I have a very strange behavior where I am trying to run PCA on the MNIST data set and then I check the test and train error. However, it seems that I get that the test error is lower than my train error, which seems totally bizarre for me. Is this normal? Has people ever experienced this type of behavior on the MNIST data set?
To make my bug totally reproducible I will give a link to my github code (i.e. the exact data set I used is there, and its small). Also, the code I ran is super simple:
clear;clc;
load('data_MNIST_original_minist_60k_10k_split_train_test');
[N_train, D] = size(X_train) % (N_train x D)

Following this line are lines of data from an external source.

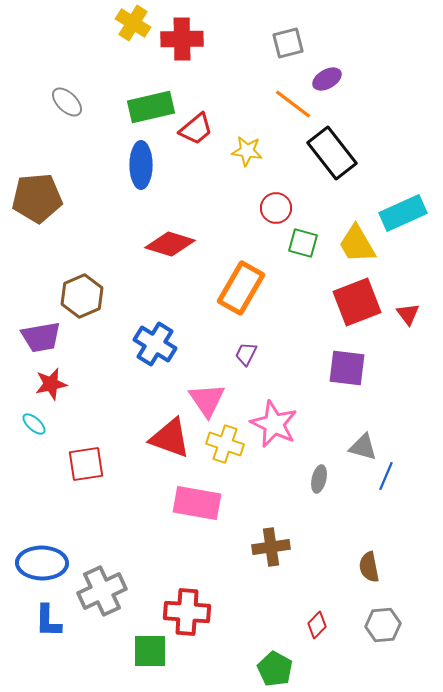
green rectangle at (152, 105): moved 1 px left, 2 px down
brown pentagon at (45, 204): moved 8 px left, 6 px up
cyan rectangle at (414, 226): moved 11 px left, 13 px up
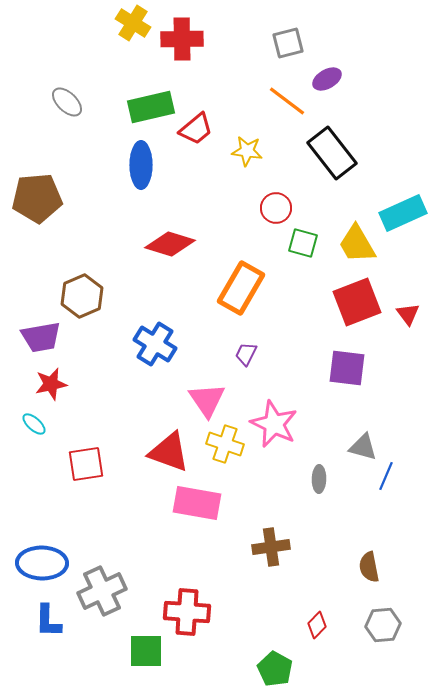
orange line at (293, 104): moved 6 px left, 3 px up
red triangle at (170, 438): moved 1 px left, 14 px down
gray ellipse at (319, 479): rotated 12 degrees counterclockwise
green square at (150, 651): moved 4 px left
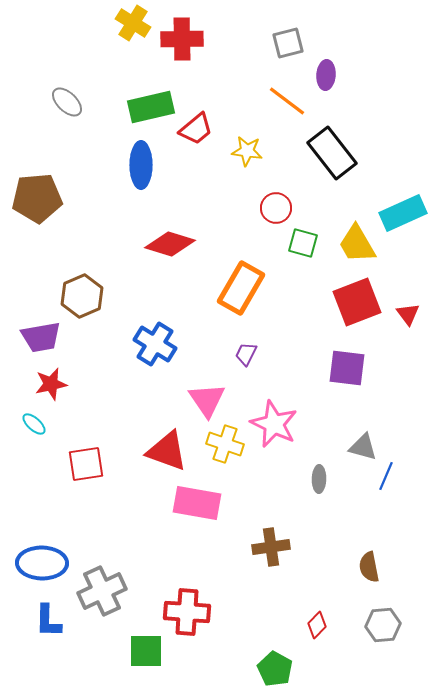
purple ellipse at (327, 79): moved 1 px left, 4 px up; rotated 56 degrees counterclockwise
red triangle at (169, 452): moved 2 px left, 1 px up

[N_test, D] = size(X_test) % (N_test x D)
%% preparing model
K = 10;
[coeff, ~, ~, ~, ~, mu] = pca(X_train); % (D x R) = Rows of X_train correspond to observations and columns to variables.
%% Learn PCA
X_train = X_train'; % (D x N) = (N_train x D)'
X_test = X_test'; % (D x N) = (N_test x D)'
U = coeff(:,1:K); % (D x K) = K pca's of dimension D
X_tilde_train = (U * U' * X_train); % (D x N_train)= (D x N)' = ( (D x K) x (K x D) x (D x N) )'
X_tilde_test = (U * U' * X_test); % (D x N_test)= (D x N)' = ( (D x K) x (K x D) x (D x N) )'
train_error_PCA = (1/N_train)*norm( X_tilde_train - X_train ,'fro')^2
test_error_PCA = (1/N_test)*norm( X_tilde_test - X_test ,'fro')^2
then I got:
train_error_PCA =
29.0759
test_error_PCA =
28.8981
is this normal?
is this why people add background noise to the MNIST data set?
I am just using standard PCA library so I can't possibly see what might have gone wrong
I have also tested this with different non-linear auto-encoders, for example, I tried a 1 layer Radial Basis Function (RBF) and it produces the same strange result:
if you get close enough, the little circle (train) is above each start (test). Which is not expected.
I have now made the same test but with a more complicated MNIST data set that can be found (https://sites.google.com/a/lisa.iro.umontreal.ca/public_static_twiki/variations-on-the-mnist-digits) and I also included it with the git large file tracking (https://git-lfs.github.com/) on the repo (it will eventually reach github). Now with this it seems the train error is lower than test, as I assume it should be:
and ran the code:
clear;clc;
%load('data_MNIST_original_minist_60k_10k_split_train_test');
load('mnist_background_random_test');
load('mnist_background_random_train');
X_train = mnist_background_random_train(:,1:784);
X_test = mnist_background_random_test(:,1:784);
[N_train, D] = size(X_train) % (N_train x D)
[N_test, D] = size(X_test) % (N_test x D)
%%
[coeff, ~, ~, ~, ~, mu] = pca(X_train); % (D x R) = Rows of X_train correspond to observations and columns to variables.
num_centers = 5; % <-- change
start_centers = 10;
end_centers = 500;
centers = floor(linspace(start_centers, end_centers, num_centers));
train_errors = zeros(1,num_centers);
test_errors = zeros(1,num_centers);
for i=1:num_centers
K = centers(i);
%% preparing model
U = coeff(:,1:K); % (D x K) = K pca's of dimension D
X_train_T = X_train'; % (D x N) = (N_train x D)'
X_test_T = X_test'; % (D x N) = (N_test x D)'
X_tilde_train = (U * U' * X_train_T); % (D x N_train)= (D x N)' = ( (D x K) x (K x D) x (D x N) )'
X_tilde_test = (U * U' * X_test_T); % (D x N_test)= (D x N)' = ( (D x K) x (K x D) x (D x N) )'
train_error_PCA = (1/N_train)*norm( X_tilde_train - X_train_T ,'fro')^2;
test_error_PCA = (1/N_test)*norm( X_tilde_test - X_test_T ,'fro')^2;
train_errors(i) = train_error_PCA;
test_errors(i) = test_error_PCA;
end
fig = figure;
plot(centers, train_errors, '-ro', centers, test_errors, '-b*');
legend('train errors', 'test errors');
I will leave the question because I am not sure if I truly fixed the error or not.